Görkemli bir gerilim hikâyesi: Siyah Telefon

Scott Derrickson’un ABD’li ortalama bir ailenin açmazları içine yerleştirdiği korku yüklemesi, sosyal anlatısı güçlü bir film ortaya çıkarıyor.

Başak Bıçak

Küçük bir kasaba, maskeli bir katil, kötü ebeveynler ve bir çocuk kaçırma hikâyesi... “Siyah Telefon” (Black Phone), ilk bakışta geleneksel korku unsurlarından oluşan bir film gibi görünebilir. Ancak Doctor Strange ile verdiği molanın ardından korku özüne dönüş yapan Scott Derrickson, paranormal olaylarla bezenmiş bir seri katil öyküsüyle salt gösterişli bir gerilim filmi inşa etmekle kalmıyor, aynı zamanda türün unutulan köklerini canlandırarak yeni bir soluk getiriyor.
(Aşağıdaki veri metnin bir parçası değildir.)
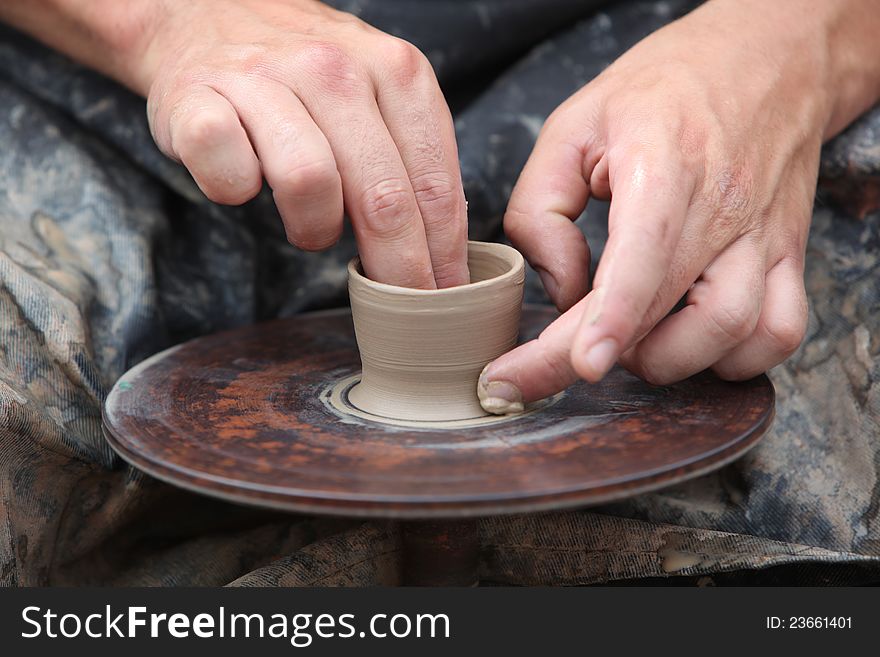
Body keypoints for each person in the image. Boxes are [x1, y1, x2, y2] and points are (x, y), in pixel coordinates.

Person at [1, 0, 879, 585]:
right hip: (122, 69)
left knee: (798, 498)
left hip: (646, 75)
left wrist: (795, 51)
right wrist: (159, 19)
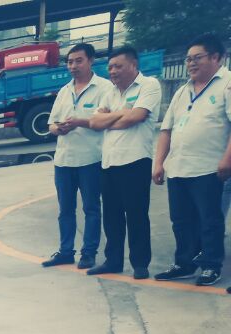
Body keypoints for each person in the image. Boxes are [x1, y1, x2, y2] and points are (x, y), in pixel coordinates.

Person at [152, 34, 231, 286]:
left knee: (210, 220)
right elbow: (166, 130)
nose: (191, 63)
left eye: (197, 58)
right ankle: (184, 263)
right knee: (181, 220)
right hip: (178, 168)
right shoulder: (182, 91)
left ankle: (210, 265)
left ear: (216, 57)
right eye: (188, 59)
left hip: (209, 167)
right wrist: (159, 163)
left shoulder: (227, 84)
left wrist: (227, 160)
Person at [88, 46, 162, 279]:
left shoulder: (149, 85)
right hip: (109, 162)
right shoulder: (110, 92)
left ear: (133, 65)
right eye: (110, 67)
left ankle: (140, 263)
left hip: (135, 160)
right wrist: (122, 114)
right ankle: (113, 261)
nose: (113, 71)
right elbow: (95, 123)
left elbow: (137, 117)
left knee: (136, 215)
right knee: (111, 216)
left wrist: (110, 119)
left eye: (118, 66)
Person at [44, 43, 112, 269]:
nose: (73, 66)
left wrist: (79, 122)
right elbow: (51, 124)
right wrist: (58, 129)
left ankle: (88, 253)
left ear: (91, 61)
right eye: (70, 62)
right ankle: (65, 251)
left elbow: (105, 121)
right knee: (65, 210)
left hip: (91, 159)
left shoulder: (104, 88)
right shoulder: (64, 91)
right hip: (64, 160)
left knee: (91, 208)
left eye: (78, 61)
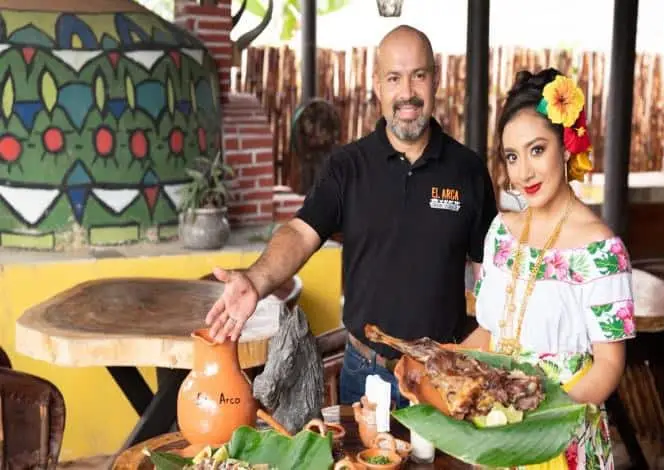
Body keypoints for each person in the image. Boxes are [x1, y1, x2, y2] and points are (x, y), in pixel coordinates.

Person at [204, 25, 498, 409]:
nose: (407, 92)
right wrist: (256, 280)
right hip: (367, 376)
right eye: (394, 78)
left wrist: (486, 351)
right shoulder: (347, 167)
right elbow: (300, 232)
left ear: (436, 79)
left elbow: (490, 273)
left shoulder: (468, 171)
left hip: (442, 378)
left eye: (418, 75)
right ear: (377, 84)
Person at [462, 68, 634, 468]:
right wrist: (437, 362)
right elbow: (491, 333)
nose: (524, 172)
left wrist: (544, 421)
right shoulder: (501, 232)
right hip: (499, 427)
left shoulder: (601, 249)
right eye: (512, 156)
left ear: (566, 146)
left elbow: (609, 364)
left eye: (537, 150)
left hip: (562, 433)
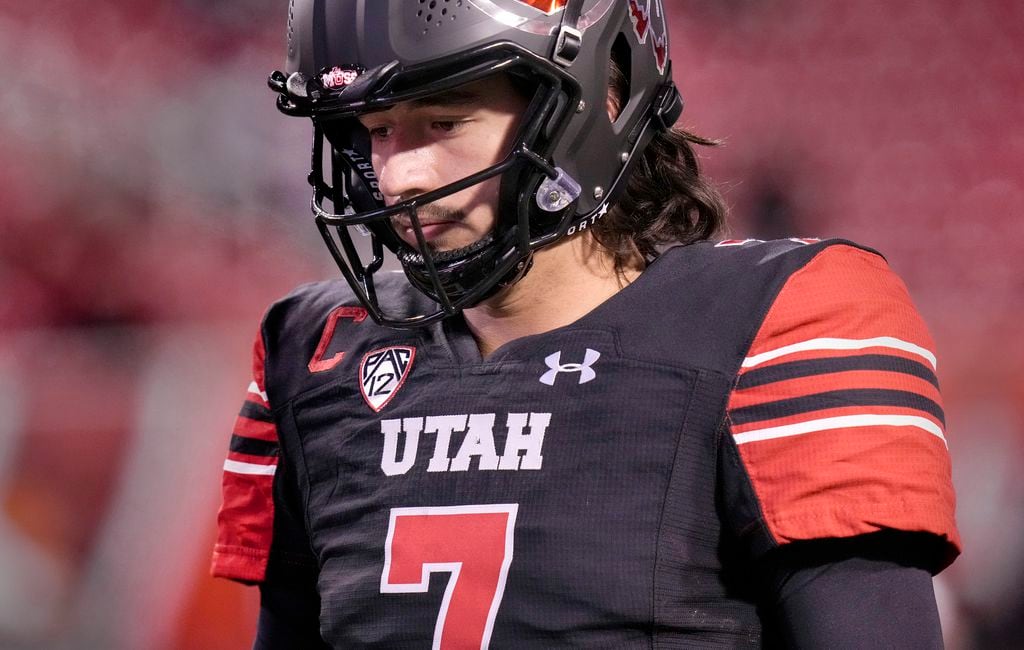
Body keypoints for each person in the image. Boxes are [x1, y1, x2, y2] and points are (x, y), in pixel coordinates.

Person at [212, 1, 960, 647]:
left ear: (592, 103)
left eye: (444, 120)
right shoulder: (312, 354)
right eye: (375, 130)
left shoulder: (780, 320)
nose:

70’lerin sonu... Denver’ın küçük bir kasabasında, pastoral renklerle bezenmiş bir açılış sahnesi ve gren dolgulu bir jenerik... Stephen King’in oğlu Joe Hill’in 2005 yılında yazdığı kısa öyküden yola çıkan Scott Derrickson ve C. Robert Cargill ikilisi, seyircisini geçmişe dönük ortamına yüklediği bir gerilim duygusuyla karşılıyor ve dramatik yapısıyla koşut anbean beslemeye devam ediyor. Girişte, bir beyzbol maçında tanıştığımız ana karakterimiz Finney, 13 yaşında ve bir ölçüde özgüven problemleri olan bir çocuk... Dolayısıyla, sahanın yıldızı o değil, ancak kız kardeşi Gwen’in desteğinden, filmin ve öykünün gidişatına sirayet edecek sıkı ilişkiyi görmek mümkün oluyor.
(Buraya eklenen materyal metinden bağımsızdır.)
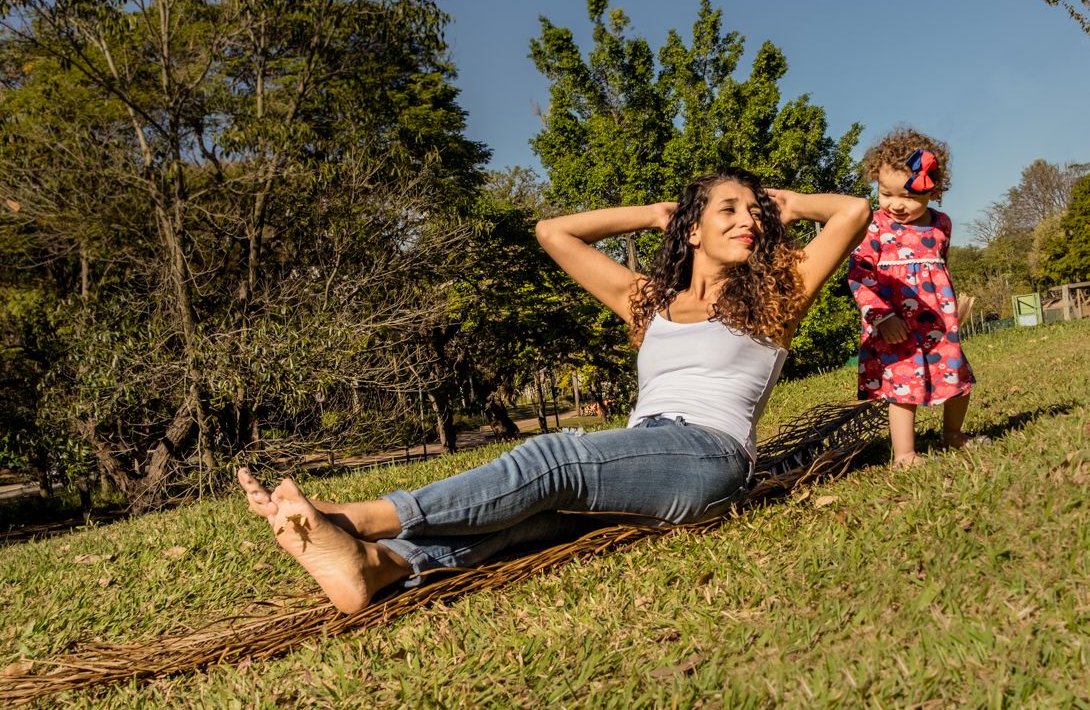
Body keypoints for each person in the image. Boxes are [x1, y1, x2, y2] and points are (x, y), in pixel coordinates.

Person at [239, 169, 871, 613]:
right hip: (640, 451)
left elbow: (852, 211)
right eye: (727, 210)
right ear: (693, 230)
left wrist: (781, 202)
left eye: (754, 211)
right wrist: (656, 215)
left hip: (710, 455)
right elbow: (552, 232)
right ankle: (379, 566)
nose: (748, 219)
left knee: (554, 457)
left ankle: (354, 518)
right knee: (531, 516)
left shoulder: (778, 290)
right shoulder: (646, 302)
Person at [847, 128, 978, 466]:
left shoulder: (942, 225)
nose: (895, 205)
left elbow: (939, 270)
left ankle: (952, 435)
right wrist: (881, 317)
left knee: (958, 378)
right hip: (895, 325)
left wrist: (951, 307)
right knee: (902, 388)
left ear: (933, 190)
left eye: (907, 196)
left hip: (938, 324)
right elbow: (860, 276)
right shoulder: (874, 226)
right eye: (885, 193)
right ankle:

“Siyah Telefon”un, ana karakterlerini tanıtmak için seçtiği dingin anlatımın nedeniyse çok geçmeden açığa çıkıyor: Bir seri katil öyküsünün göbeğinde yer alan ve en az katilin kendisi kadar ürkütücü olan baba figürü, filmin havasını destekleyen en önemli katmanlardan biri. Gwen ve Finney, kimi zaman okuldaki zorbalarla, kimi zaman alkolik babalarıyla birlikte mücadele ediyorlar ve Finney’nin baba King’e atıf yapan siyah balonlu, maskeli bir katil tarafından kaçırılmasından sonra kardeşler arasındaki psişik bağ, Finney’nin katil Grabber’dan kurtulma çabasının sacayaklarından birine dönüşüyor.
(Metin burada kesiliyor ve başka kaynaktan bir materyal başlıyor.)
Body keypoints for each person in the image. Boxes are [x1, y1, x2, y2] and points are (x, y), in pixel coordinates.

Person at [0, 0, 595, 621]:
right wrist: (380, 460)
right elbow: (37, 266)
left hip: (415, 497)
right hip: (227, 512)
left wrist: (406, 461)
Filme adını veren siyah telefon da yine beceriksiz yetişkinlerin arasında birbirine destek olan çocuklarla ilişkili. Senaryonun büyük bölümünün geçtiği ve kasvetli duvarlarla çevrili, tek göz pencerenin aydınlattığı bodrum katındaki bir telefon, filmin doğaüstü yönünü simgeliyor. Finney, bir yandan Grabber’dan kurtulmak, bir yandan da karakterinin uçlarını sivriltmek için çabalarken her telefonla gerilim ve trajedi damarı güçleniyor. Vahşet ve kan, “Siyah Telefon”un yalnızca küçük bir parçası ancak Ethan Hawke’ın Grabber yorumu perdeyi ele geçirecek kadar görkemli... Maskesinin altına gizlediği, kimi zaman yarısını gördüğümüz yüzü ve tavırları, saf bir kötülüğün ekrandan taşmasına neden oluyor. Fakat ona nefis bir kontrast oluşturan Finney’i canlandıran Mason Thames’ın bazı anlarda Hawke’ı gölgeleyecek kadar dokunaklı olduğunu ve bir seri katil filminde aranan şiddet yokluğunu unutturmaya yettiğini söylemeliyim.

Çünkü “Siyah Telefon” aslında dramatik yapıyı önceleyen bir film ve sorunlu ebeveyn, istismar, sarsıntı, kardeşlik/arkadaşlık bağı gibi konuları karakterlerinin dehlizlerine yerleştirerek şiddeti arka plana bırakıyor. Grabber’ın var olduğu her sahneye giren ürkütücülüğüne karşın finalde yer alan baba, korkunun salt dışarıdan kaynaklanmadığının bir kanıtı ve bana göre “Siyah Telefon”u parlatan asıl fikri oluşturuyor. En önemlisi de söz konusu korkunun içinde, karakterin kendisini baskılayan kaygıların var oluşu ve Finney’nin aslında Grabber’dan çok bu endişelerle mücadele etmesi yatıyor. İşte “Siyah Telefon”, tüm bu korkuları bir araya getirerek görkemli bir anlatı ve draması dengeli bir gerilim kurmayı başarıyor.